Beginning at the first line of the records below, reproduce each line verbatim, and stop after the line that contains "[Board of Education](https://www.nashua.edu/domain/190)". Omit the pictures from your answer.

________________________

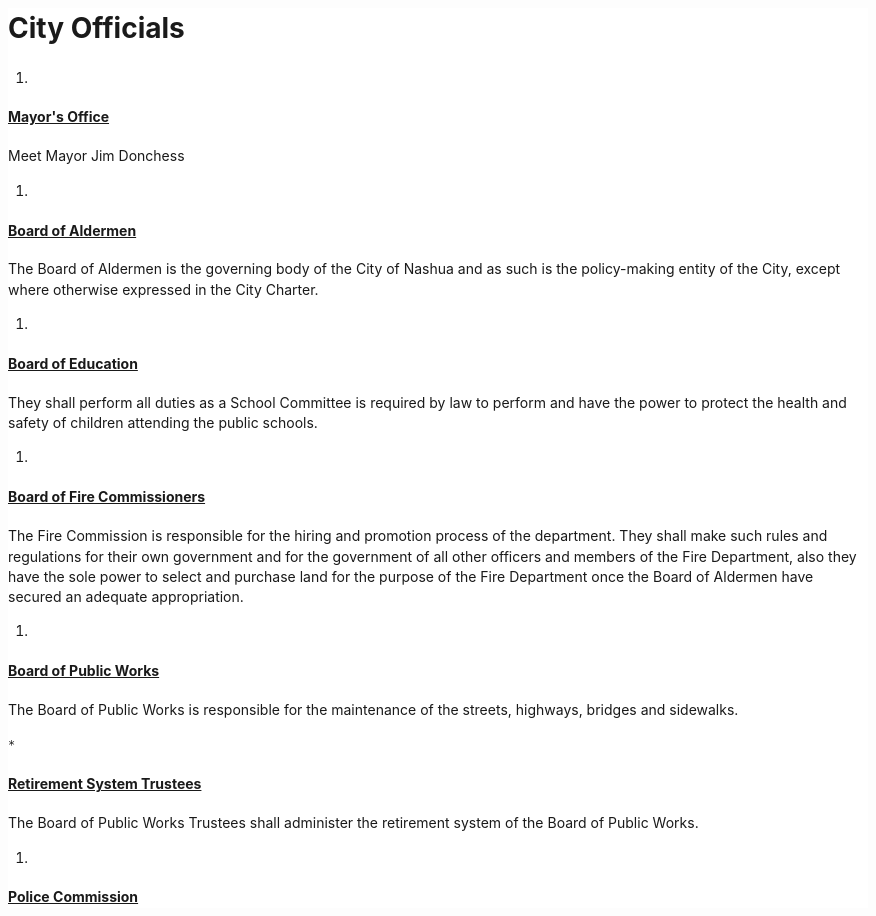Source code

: # City Officials

 1.    

####  [Mayor's Office](https://www.nashuanh.gov/148/Mayors-Office)    

Meet Mayor Jim Donchess   

 1.    

####  [Board of Aldermen](https://www.nashuanh.gov/514/Board-of-Aldermen)    

The Board of Aldermen is the governing body of the City of Nashua and as such is the policy-making entity of the City, except where otherwise expressed in the City Charter.    

 1.    

####  [Board of Education](https://www.nashua.edu/domain/190)    

They shall perform all duties as a School Committee is required by law to perform and have the power to protect the health and safety of children attending the public schools.   

 1.    

####  [Board of Fire Commissioners](https://www.nashuanh.gov/575/Board-of-Fire-Commissioners)    

The Fire Commission is responsible for the hiring and promotion process of the department. They shall make such rules and regulations for their own government and for the government of all other officers and members of the Fire Department, also they have the sole power to select and purchase land for the purpose of the Fire Department once the Board of Aldermen have secured an adequate appropriation.   

 1.    

####  [Board of Public Works](https://www.nashuanh.gov/389/Board-of-Public-Works)    

The Board of Public Works is responsible for the maintenance of the streets, highways, bridges and sidewalks.   

    *      

####  [Retirement System Trustees](https://www.nashuanh.gov/394/Retirement-System-Trustees)      

The Board of Public Works Trustees shall administer the retirement system of the Board of Public Works.     

 1.    

####  [Police Commission](https://www.nashuanh.gov/828/Police-Commission)    
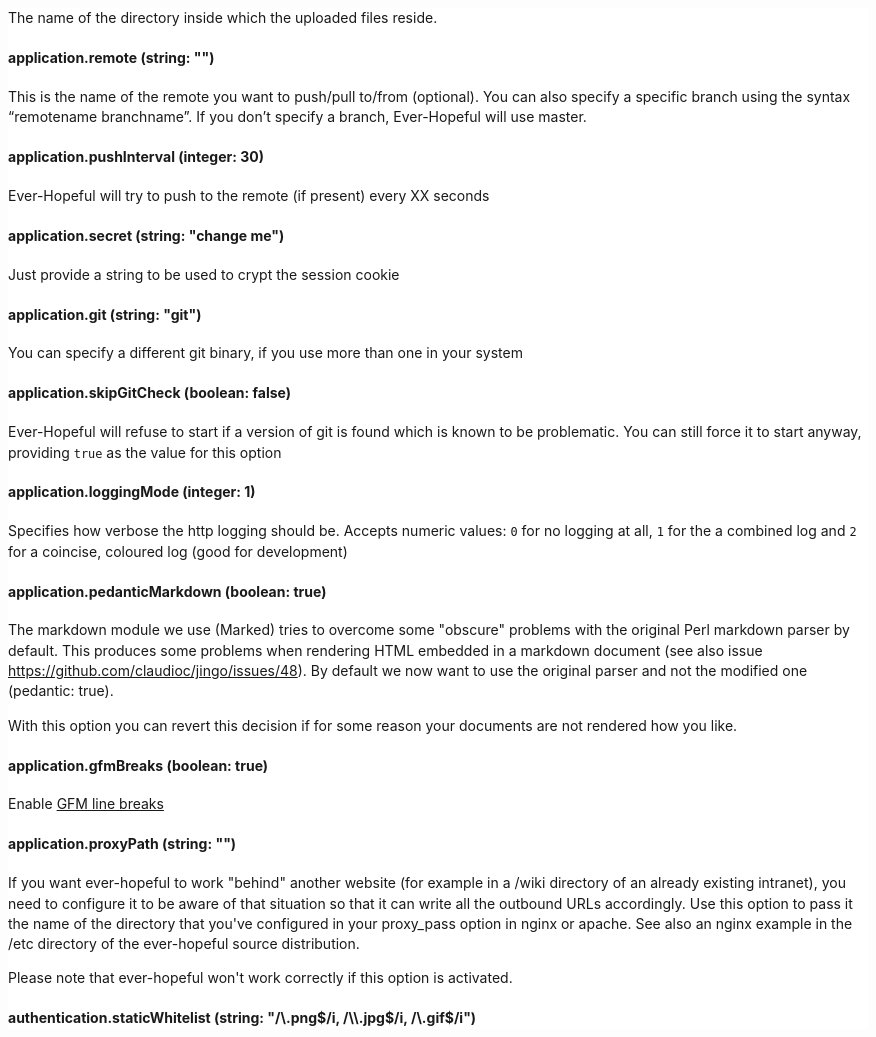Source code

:   The name of the directory inside which the uploaded files reside.

#### application.remote (string: "")

  This is the name of the remote you want to push/pull to/from (optional). You can also specify a specific branch using the syntax “remotename branchname”. If you don’t specify a branch, Ever-Hopeful will use master.

#### application.pushInterval (integer: 30)

  Ever-Hopeful will try to push to the remote (if present) every XX seconds

#### application.secret (string: "change me")

  Just provide a string to be used to crypt the session cookie

#### application.git (string: "git")

  You can specify a different git binary, if you use more than one in your system

#### application.skipGitCheck (boolean: false)

  Ever-Hopeful will refuse to start if a version of git is found which is known to be problematic. You can still force it to start anyway, providing `true` as the value for this option

#### application.loggingMode (integer: 1)

  Specifies how verbose the http logging should be. Accepts numeric values: `0` for no logging at all, `1` for the a combined log and `2` for a coincise, coloured log (good for development)

#### application.pedanticMarkdown (boolean: true)

  The markdown module we use (Marked) tries to overcome some "obscure" problems with the original Perl markdown parser by default. This produces some problems when rendering HTML embedded in a markdown document (see also issue https://github.com/claudioc/jingo/issues/48). By default we now want to use the original parser and not the modified one (pedantic: true).

  With this option you can revert this decision if for some reason your documents are not rendered how you like.

#### application.gfmBreaks (boolean: true)

  Enable [GFM line breaks](https://help.github.com/articles/github-flavored-markdown#newlines)

#### application.proxyPath (string: "")

  If you want ever-hopeful to work "behind" another website (for example in a /wiki directory of an already existing intranet), you need to configure it to be aware of that situation so that it can write all the outbound URLs accordingly. Use this option to pass it the name of the directory that you've configured in your proxy_pass option in nginx or apache. See also an nginx example in the /etc directory of the ever-hopeful source distribution.

  Please note that ever-hopeful won't work correctly if this option is activated.

#### authentication.staticWhitelist (string: "/\\.png$/i, /\\.jpg$/i, /\\.gif$/i")
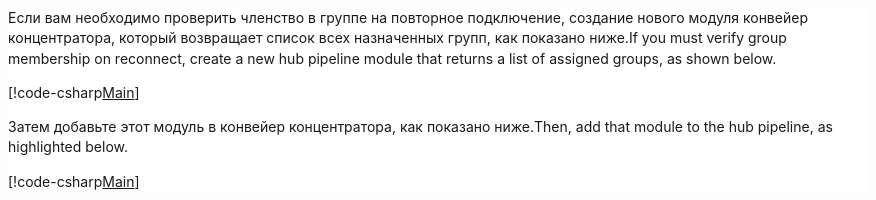 <span data-ttu-id="3cc49-174">Если вам необходимо проверить членство в группе на повторное подключение, создание нового модуля конвейер концентратора, который возвращает список всех назначенных групп, как показано ниже.</span><span class="sxs-lookup"><span data-stu-id="3cc49-174">If you must verify group membership on reconnect, create a new hub pipeline module that returns a list of assigned groups, as shown below.</span></span>

[!code-csharp[Main](working-with-groups/samples/sample10.cs)]

<span data-ttu-id="3cc49-175">Затем добавьте этот модуль в конвейер концентратора, как показано ниже.</span><span class="sxs-lookup"><span data-stu-id="3cc49-175">Then, add that module to the hub pipeline, as highlighted below.</span></span>

[!code-csharp[Main](working-with-groups/samples/sample11.cs?highlight=4)]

________________________

- **Finished exercise**
Source code

: # City Officials

 1.    

####  [Mayor's Office](https://www.nashuanh.gov/148/Mayors-Office)    

Meet Mayor Jim Donchess   

 1.    

####  [Board of Aldermen](https://www.nashuanh.gov/514/Board-of-Aldermen)    

The Board of Aldermen is the governing body of the City of Nashua and as such is the policy-making entity of the City, except where otherwise expressed in the City Charter.    

 1.    

####  [Board of Education](https://www.nashua.edu/domain/190)    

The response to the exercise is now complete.